69. İlişkilerde liderlik becerisi geliştirmesi zordur. İlişkilerde söyleneni yapmaya ve hizmet vermeye daha eğilimli olduğundan harekete geçemez. Erkekler için bu çok daha zordur. Erkekler başı çeken olmak zorunda olduğundan ikinci adam olamazlar. Küçük çocuk olan erkeklerin iç mücadelesi daha fazladır.
Bonus*
Büyük çocuk-büyük çocuk evlilikleri veya küçük çocuk – küçük çocuk evlilikleri çevrenizde görmüşsünüzdür. Fakat bu evlilikler benzer benzeri çeker evlilikleri olabilir. Bu psikolog Leman tarafından çok desteklenmiyor.
“Bir gözleme göre, iki küçük çocuk evliliği iyi sonuç vermeyebilir. Küçük çocuklar işleri doğru delege edemeyebilirler. Bu durumda iki taraf da işleri birbirinden beklerler. Daha iyi evlilik, farklı doğum sırasına sahip kişilerle daha iyi olabilir. (Leman, 2000)”
70. Küçük çocuk sevgilisi varken kendini kanıtlamış hisseder. İnsanların kabul gördüğü sevgili sahibi olmak, evlenmek, çocuk sahibi olmak gibi dürtüleri takip ederler. Kendilerini kanıtlayamamış, aşağılık kompleksine çabuk düşen, “ben size göstereceğim” zihniyetine sahip küçük kardeşler için bunlar kendini kanıtlama noktalarıdır.

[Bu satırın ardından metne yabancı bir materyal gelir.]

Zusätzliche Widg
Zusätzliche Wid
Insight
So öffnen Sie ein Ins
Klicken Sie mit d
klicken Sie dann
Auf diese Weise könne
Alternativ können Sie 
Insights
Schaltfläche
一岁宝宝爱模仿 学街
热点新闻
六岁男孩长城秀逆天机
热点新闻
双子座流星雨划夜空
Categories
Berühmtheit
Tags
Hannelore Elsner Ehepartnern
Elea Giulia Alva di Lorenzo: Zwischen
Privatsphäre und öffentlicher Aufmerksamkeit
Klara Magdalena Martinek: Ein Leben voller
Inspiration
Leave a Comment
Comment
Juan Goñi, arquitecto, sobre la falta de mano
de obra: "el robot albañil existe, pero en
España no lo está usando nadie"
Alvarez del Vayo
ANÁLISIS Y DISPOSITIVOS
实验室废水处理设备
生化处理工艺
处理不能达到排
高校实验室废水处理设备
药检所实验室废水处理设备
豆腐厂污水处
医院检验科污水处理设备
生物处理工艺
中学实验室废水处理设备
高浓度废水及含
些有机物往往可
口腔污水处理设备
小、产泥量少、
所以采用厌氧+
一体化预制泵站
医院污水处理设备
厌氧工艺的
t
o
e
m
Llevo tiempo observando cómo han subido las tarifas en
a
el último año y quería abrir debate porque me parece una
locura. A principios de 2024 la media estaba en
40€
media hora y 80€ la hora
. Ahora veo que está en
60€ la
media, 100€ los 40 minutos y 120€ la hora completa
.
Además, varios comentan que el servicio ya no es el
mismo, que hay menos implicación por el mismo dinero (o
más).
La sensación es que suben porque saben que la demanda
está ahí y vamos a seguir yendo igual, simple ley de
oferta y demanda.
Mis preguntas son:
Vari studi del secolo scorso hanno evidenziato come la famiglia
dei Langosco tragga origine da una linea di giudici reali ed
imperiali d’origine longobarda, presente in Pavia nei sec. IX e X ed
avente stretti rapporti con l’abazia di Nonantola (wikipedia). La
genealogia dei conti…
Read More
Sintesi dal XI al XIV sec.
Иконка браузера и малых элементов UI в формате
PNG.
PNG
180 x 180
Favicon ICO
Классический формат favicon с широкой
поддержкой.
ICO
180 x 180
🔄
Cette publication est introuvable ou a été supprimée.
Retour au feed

Fakat bunların da bozulmasını istemeyeceği için kontrol edebileceği düşük profil sevgilileri tercih ederler. Küçük çocukların kurdukları ailede daha kontrolcü olduğunu fark edebilirsiniz.
“Küçük çocukların olmak istedikleri kişi ile oldukları kişi arasında çok fark vardır.”
71. Sevgilisiyle veya arkadaşıyla övünmeyi çok sever. Elinde dursun diye de ya kontrol eder ya da istediği her şeyi yapar. Her şeyi yapsa da sonunda sevgilisi partnerinin ilgisinden sıkılabilir ve “sen benim her istediğimi yapıyorsun” deyip bırakıp gidebilir. Bu büyük yıkım getirebilir.
72. Küçük çocuklar ilişkilerde kontrolcüdür. En küçük çocukların kontrol edebileceği partnerler seçtiğine şahit olmuşsunuzdur.
Kontrol ihtiyacı Adler’in dediği gibi aşağılık kompleksine çabuk kapılan küçük çocuklarda sıklıkla görülür. Kontrol etmenin altında biraz ilişki bağımlılığı korkusu da olabilir. Çünkü bilir ki bağımlılığa yatkın küçük çocuklar ileride ilişkide bağımlılık noktasına gelecekler. İleride zarar görmemek için kendini bırakacağı ve bağımlı olacağı ve terkedilmeyeceği ilişkiyi garantilemek isterler. O yüzden kontrol edeceği kişileri hayatlarında tercih ederler.
Bunun birkaç sebebi daha olabilir;
- Duygusal açıdan güvenli ilişkileri tercih eder (singsaver.com)
- Kavga etmek yerine desteklendiğini hissettiği ilişkileri seçer.
- Karşı çıkılmasından hoşlanmazlar.
- Bencil yetiştiğinden alma verme dengesini kurmakta zorlanır. “Benim”” duygusu gelişirken “vermem” duygusu da gelişiyor. (familybusinessmagazine)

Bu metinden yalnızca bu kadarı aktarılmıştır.